Quantum gravity without Lorentz invariance

TL;DR

This paper develops a Lorentz-violating, Horava-like quantum gravity model that foregoes detailed balance but retains a global projectability condition. It constructs the full classical action in ADM form, derives the Hamiltonian, super-momentum, and dynamical equations, and analyzes linearized spin-0 and spin-2 graviton propagators around Minkowski space, revealing a sixth-order dispersion for both modes with different coupling dependencies.
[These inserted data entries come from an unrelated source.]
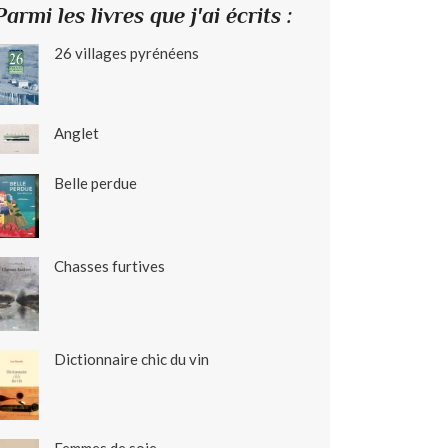
Parmi les livres que j'ai écrits :
26 villages pyrénéens
Anglet
Belle perdue
Chasses furtives
Dictionnaire chic du vin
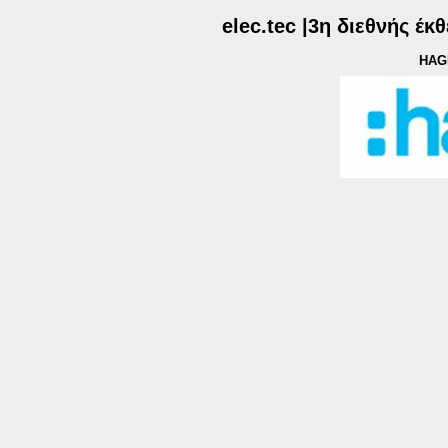
elec.tec |3η διεθνής έ
HAG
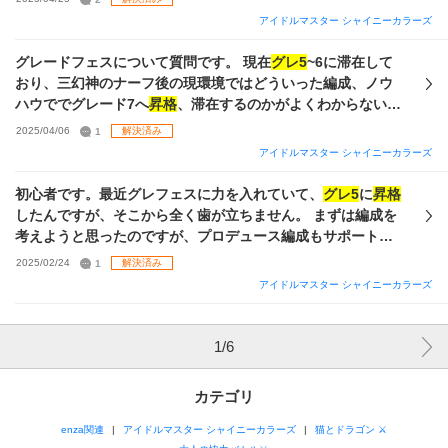
Le【杜野凛世の印象派】杜野凛世(4凸) Vo 【roundly】緋田
えて頂いた編成と育成方法を行った場合、目標であるグレー
アイドルマスター シャイニーカラーズ
美琴（4凸） Ce 【はるかなる】櫻木真乃(無凸) Da 【洸】風
ド5在留は達成出来る見込みがあるのかも教えていただきたい
野灯織（2凸） Vi 【たまゆらフレーミング】八宮めぐる（無
です。もちろん正確にわかることではないと思いますが、大
グレードフェスについて質問です。 現在
グレ5
~6に滞在して
凸） 【283プロの日常】七草はづきを4凸にしてイルミネとシ
体の感覚でもいいので教えていただけると嬉しいです。 長々
おり、三幻神のナーフ後の現環境ではどういった編成、ノウ
ーズの100パーセントバフを軸にする構成にしようと考えてい
と失礼しました。回答何卒よろしくお願いします。
ハウででグレード7へ
昇格
、滞在するのかがよくわからない状
ます。リーダーの凛世をにちかに変える。 手持ちの限定サポ
態にあります パラコレを編成してCAで加点などぼんやりとし
2025/04/06
1
解決済み
ートも貼っておくのでこっちの方が凸におすすめなどあった
か理解出来ていません アンティーカを編成して臨みたいと考
アイドルマスター シャイニーカラーズ
ら回答お願いします。
えているのですが、自分の所持で組めそうな編成、そしてグ
レフェスでの立ち回りをご教授願います ・パラきりは3凸ま
初心者です。最近グレフェスに力を入れていて、
グレ5
に
昇格
で可能です ・パラはづき0、トワはづきP・Sどちらか1枚、
したんですが、そこから全く歯が立ちません。 まずは編成を
SSRはづきP・Sともに12枚程度使用できます ・シャニアニ特
考えようと思ったのですが、プロデュース編成もサポート編
典セレチケが余っているので、2022年以前にでたPSSRは二
成もどうすれば良いのかよく分かりません。 はづきさんは
2025/02/24
1
解決済み
枚完凸できます ・恒常サポカについては、年内に出た物以外
P、Sともに3、4枚持ってます。 アンティーカ推しなので、で
アイドルマスター シャイニーカラーズ
は所持している状態です ・シャイニーパス未加入です。パッ
きればそれを入れてフェスユニット組みたいなぁと思ってい
シブで思い出加速が補え無さそうであれば購入も検討してい
ます。
ます
1
/
6
カテゴリ
enza関連
アイドルマスター シャイニーカラーズ
猫とドラゴン ⚔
The authors then apply the framework to FLRW cosmology, showing higher-spatial-curvature terms can mimic dark radiation and stiff matter, and derive modified Friedmann equations with a single parameterized departure from GR. While offering a potentially viable path to UV-complete gravity with tunable Lorentz violation scales, the work highlights significant concerns about the propagating spin-0 mode and discusses prospects for relaxing projectability and confronting the model with experimental bounds.

Abstract

There has been a significant surge of interest in Horava's model for 3+1 dimensional quantum gravity, this model being based on anisotropic scaling at a z=3 Lifshitz point. Horava's model, and its variants, show dramatically improved ultra-violet behaviour at the cost of exhibiting violation of Lorentz invariance at ultra-high momenta. Following up on our earlier note, [arXiv:0904.4464 [hep-th]], we discuss in more detail our variant of Horava's model. In contrast to Horava's original model, we abandon "detailed balance" and restore parity invariance. We retain, however, Horava's "projectability condition" and explore its implications. Under these conditions, we explicitly exhibit the most general model, and extract the full classical equations of motion in ADM form. We analyze both spin-2 and spin-0 graviton propagators around flat Minkowski space. We furthermore analyze the classical evolution of FLRW cosmologies in this model, demonstrating that the higher-derivative spatial curvature terms can be used to mimic radiation fluid and stiff matter. We conclude with some observations concerning future prospects.